Knowledge management is the conscious process of defining, structuring, retaining and sharing the knowledge and experience of employees within an organization. Its main goal is to improve an organization’s efficiency and save knowledge within the company. Typically, knowledge management consists of manual cycles of creating, sharing, structuring and auditing knowledge, in order to maximize the effectiveness of an organization’s collective knowledge.
Knowledge management is thus a strategic goal for organizations. A successful implementation of knowledge management mechanisms requires a lot of managerial attention as well as dedicated functions to lead it.
In this piece, I would argue that – at least in a manufacturing setting – Big Data and Artificial Intelligence represent a meaningful opportunity to streamline, automate to a large extent and turn more scalable the process of knowledge management and specifically that of Knowledge Retention.
Manufacturing operations pose unique challenges in this regard, as typically the lion share of the production work is relatively simple, and hence there is less need for knowledge retention. However, the exceptional complex manufacturing tasks require unique expertise that is the domain of just a few experts in the organization, whose knowledge is based on experience and heuristics. Therefore, their knowledge and expertise can’t be retained or transferred easily. These complex tasks that are performed by those experts are key contributors to the competitive advantage of a company. This challenge is best illustrated in the following chart:
The Manufacturing Knowledge Retention Challenge
On top of the business importance, it is important to note that the lack of sufficient knowledge retention mechanisms become an HR issue for companies due to multiple aspects that are related to the most highly skilled, expert employees: attrition, retirement, compensation and mobility.
We at PrintSyst are working closely with our customers on creating scalable, automated and efficient 3D printing operations, leveraging the power of Artificial Intelligence. Artificial Intelligence (AI) algorithms basically utilize large datasets – hence the importance of Big Data existence in the organization – and are able to derive instant and actionable insights based on past behavior patterns.

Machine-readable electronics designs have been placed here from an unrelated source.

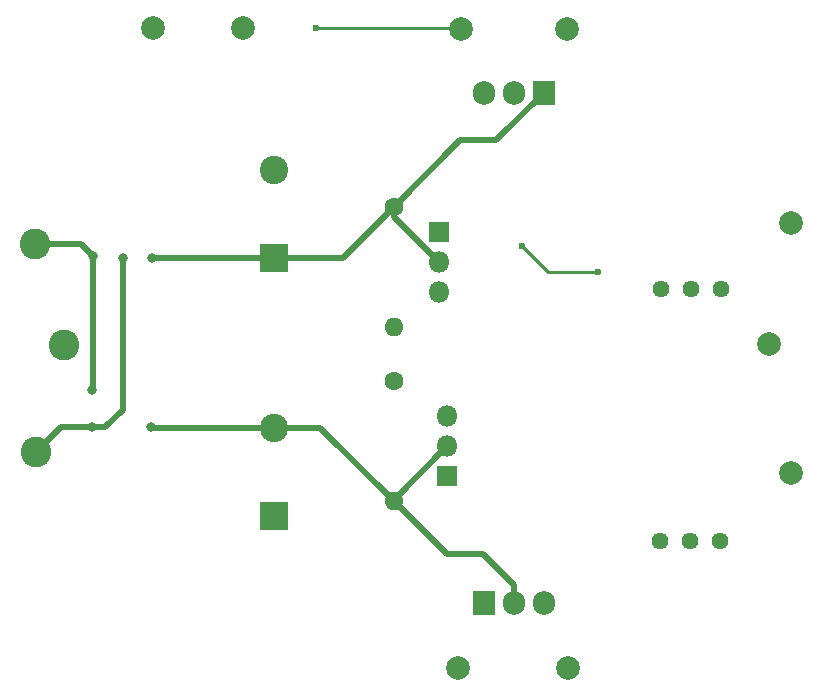
<source format=gbr>
G04 #@! TF.GenerationSoftware,KiCad,Pcbnew,(5.1.10-0-10_14)*
G04 #@! TF.CreationDate,2021-10-17T20:47:24+02:00*
G04 #@! TF.ProjectId,lv-lownoise-psu,6c762d6c-6f77-46e6-9f69-73652d707375,rev?*
G04 #@! TF.SameCoordinates,Original*
G04 #@! TF.FileFunction,Copper,L2,Bot*
G04 #@! TF.FilePolarity,Positive*
%FSLAX46Y46*%
G04 Gerber Fmt 4.6, Leading zero omitted, Abs format (unit mm)*
G04 Created by KiCad (PCBNEW (5.1.10-0-10_14)) date 2021-10-17 20:47:24*
%MOMM*%
%LPD*%
G01*
G04 APERTURE LIST*
G04 #@! TA.AperFunction,ComponentPad*
%ADD10C,2.000000*%
G04 #@! TD*
G04 #@! TA.AperFunction,ComponentPad*
%ADD11O,1.600000X1.600000*%
G04 #@! TD*
G04 #@! TA.AperFunction,ComponentPad*
%ADD12C,1.600000*%
G04 #@! TD*
G04 #@! TA.AperFunction,ComponentPad*
%ADD13O,1.800000X1.800000*%
G04 #@! TD*
G04 #@! TA.AperFunction,ComponentPad*
%ADD14R,1.800000X1.800000*%
G04 #@! TD*
G04 #@! TA.AperFunction,ComponentPad*
%ADD15O,1.905000X2.000000*%
G04 #@! TD*
G04 #@! TA.AperFunction,ComponentPad*
%ADD16R,1.905000X2.000000*%
G04 #@! TD*
G04 #@! TA.AperFunction,ComponentPad*
%ADD17C,2.400000*%
G04 #@! TD*
G04 #@! TA.AperFunction,ComponentPad*
%ADD18R,2.400000X2.400000*%
G04 #@! TD*
G04 #@! TA.AperFunction,ComponentPad*
%ADD19C,1.440000*%
G04 #@! TD*
G04 #@! TA.AperFunction,ComponentPad*
%ADD20C,2.600000*%
G04 #@! TD*
G04 #@! TA.AperFunction,ViaPad*
%ADD21C,0.800000*%
G04 #@! TD*
G04 #@! TA.AperFunction,ViaPad*
%ADD22C,0.600000*%
G04 #@! TD*
G04 #@! TA.AperFunction,Conductor*
%ADD23C,0.500000*%
G04 #@! TD*
G04 #@! TA.AperFunction,Conductor*
%ADD24C,0.250000*%
G04 #@! TD*
G04 APERTURE END LIST*
D10*
X119761000Y-85471000D03*
X129032000Y-85471000D03*
X128968500Y-31369000D03*
X120015000Y-31369000D03*
X93916500Y-31305500D03*
X101536500Y-31305500D03*
X147955000Y-69024500D03*
X146113500Y-58039000D03*
X147955000Y-47815500D03*
D11*
X114300000Y-71374000D03*
D12*
X114300000Y-61214000D03*
D11*
X114300000Y-56642000D03*
D12*
X114300000Y-46482000D03*
D13*
X118808500Y-64198500D03*
X118808500Y-66738500D03*
D14*
X118808500Y-69278500D03*
D13*
X118110000Y-53657500D03*
X118110000Y-51117500D03*
D14*
X118110000Y-48577500D03*
D15*
X127000000Y-80010000D03*
X124460000Y-80010000D03*
D16*
X121920000Y-80010000D03*
D15*
X121920000Y-36830000D03*
X124460000Y-36830000D03*
D16*
X127000000Y-36830000D03*
D17*
X104140000Y-65151000D03*
D18*
X104140000Y-72651000D03*
D17*
X104140000Y-43300000D03*
D18*
X104140000Y-50800000D03*
D19*
X141922500Y-74739500D03*
X139382500Y-74739500D03*
X136842500Y-74739500D03*
X141986000Y-53403500D03*
X139446000Y-53403500D03*
X136906000Y-53403500D03*
D20*
X83921600Y-49631600D03*
X86360000Y-58166000D03*
X83972400Y-67259200D03*
D21*
X93827600Y-50800000D03*
X88849200Y-50647600D03*
X88726000Y-61997600D03*
X93726000Y-65125600D03*
D22*
X107759500Y-31305500D03*
D21*
X88747600Y-65125600D03*
X91338400Y-50800000D03*
D22*
X131572000Y-51943000D03*
X125188500Y-49750500D03*
D23*
X109982000Y-50800000D02*
X114300000Y-46482000D01*
X104140000Y-50800000D02*
X109982000Y-50800000D01*
X114300000Y-47307500D02*
X114300000Y-46482000D01*
X118110000Y-51117500D02*
X114300000Y-47307500D01*
X114300000Y-46482000D02*
X119951500Y-40830500D01*
X122999500Y-40830500D02*
X127000000Y-36830000D01*
X119951500Y-40830500D02*
X122999500Y-40830500D01*
X104140000Y-50800000D02*
X93827600Y-50800000D01*
X87833200Y-49631600D02*
X88849200Y-50647600D01*
X83921600Y-49631600D02*
X87833200Y-49631600D01*
X88849200Y-61874400D02*
X88726000Y-61997600D01*
X88849200Y-50647600D02*
X88849200Y-61874400D01*
X108077000Y-65151000D02*
X114300000Y-71374000D01*
X104140000Y-65151000D02*
X108077000Y-65151000D01*
X114300000Y-71247000D02*
X114300000Y-71374000D01*
X118808500Y-66738500D02*
X114300000Y-71247000D01*
X114300000Y-71374000D02*
X118808500Y-75882500D01*
X124460000Y-78510000D02*
X124460000Y-80010000D01*
X121832500Y-75882500D02*
X124460000Y-78510000D01*
X118808500Y-75882500D02*
X121832500Y-75882500D01*
X93751400Y-65151000D02*
X93726000Y-65125600D01*
X104140000Y-65151000D02*
X93751400Y-65151000D01*
D24*
X119951500Y-31305500D02*
X120015000Y-31369000D01*
X107759500Y-31305500D02*
X119951500Y-31305500D01*
D23*
X83972400Y-67259200D02*
X86106000Y-65125600D01*
X86106000Y-65125600D02*
X88747600Y-65125600D01*
X88747600Y-65125600D02*
X89865200Y-65125600D01*
X91338400Y-63652400D02*
X91338400Y-50800000D01*
X89865200Y-65125600D02*
X91338400Y-63652400D01*
D24*
X127381000Y-51943000D02*
X125188500Y-49750500D01*
X131572000Y-51943000D02*
X127381000Y-51943000D01*
M02*

</source>
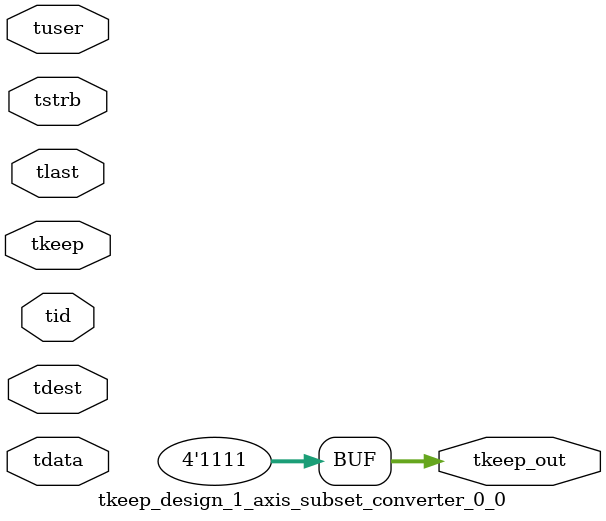
<source format=v>


`timescale 1ps/1ps

module tkeep_design_1_axis_subset_converter_0_0 #
(
parameter C_S_AXIS_TDATA_WIDTH = 32,
parameter C_S_AXIS_TUSER_WIDTH = 0,
parameter C_S_AXIS_TID_WIDTH   = 0,
parameter C_S_AXIS_TDEST_WIDTH = 0,
parameter C_M_AXIS_TDATA_WIDTH = 32
)
(
input  [(C_S_AXIS_TDATA_WIDTH == 0 ? 1 : C_S_AXIS_TDATA_WIDTH)-1:0     ] tdata,
input  [(C_S_AXIS_TUSER_WIDTH == 0 ? 1 : C_S_AXIS_TUSER_WIDTH)-1:0     ] tuser,
input  [(C_S_AXIS_TID_WIDTH   == 0 ? 1 : C_S_AXIS_TID_WIDTH)-1:0       ] tid,
input  [(C_S_AXIS_TDEST_WIDTH == 0 ? 1 : C_S_AXIS_TDEST_WIDTH)-1:0     ] tdest,
input  [(C_S_AXIS_TDATA_WIDTH/8)-1:0 ] tkeep,
input  [(C_S_AXIS_TDATA_WIDTH/8)-1:0 ] tstrb,
input                                                                    tlast,
output [(C_M_AXIS_TDATA_WIDTH/8)-1:0 ] tkeep_out
);

assign tkeep_out = {16'b1111111111111111};

endmodule


</source>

When you think about AI, your top of mind association is probably related to automation and efficiency. These were also our expectations. However, this is not the entire story;
We were surprised to discover over time, that AI’s ability to connect so many dots in a structured manner, combined with its ability to improve over time (machine learning), has enabled our customers to structure and turn scalable a lot of the hands-on rare expertise that is required for more complex 3D printing tasks.
Following implementations of the AI engine at our customers’ sites, two positive outcomes occurred in chronological order: First, a highly automated knowledge retention mechanism had been created. Second, the valuable few experts at our customers’ sites were able to allocate their time more efficiently, as they now deal mostly with relatively exceptional edge cases. In these situations, AI’s predictions are borderline and require further human discretion. These exceptional cases are clearly flagged by the AI engine.
In one of my favorite cases, this actually enabled the well-deserved promotion of a highly skilled expert to a managerial position, as he was able to become less occupied with hands on management of his relatively junior staff at the 3D printing production line.
To summarize, I strongly recommend that while you assess AI’s potential to support your company’s growth, you should take into account also AI’s ability to step-change your company’s knowledge management capabilities in connection with the most valuable, highly skilled employees. A recent success story of a 3D printing operations in the Aerospace industry might be a good reference to take into account as you consider your next steps in addressing this strategic issue.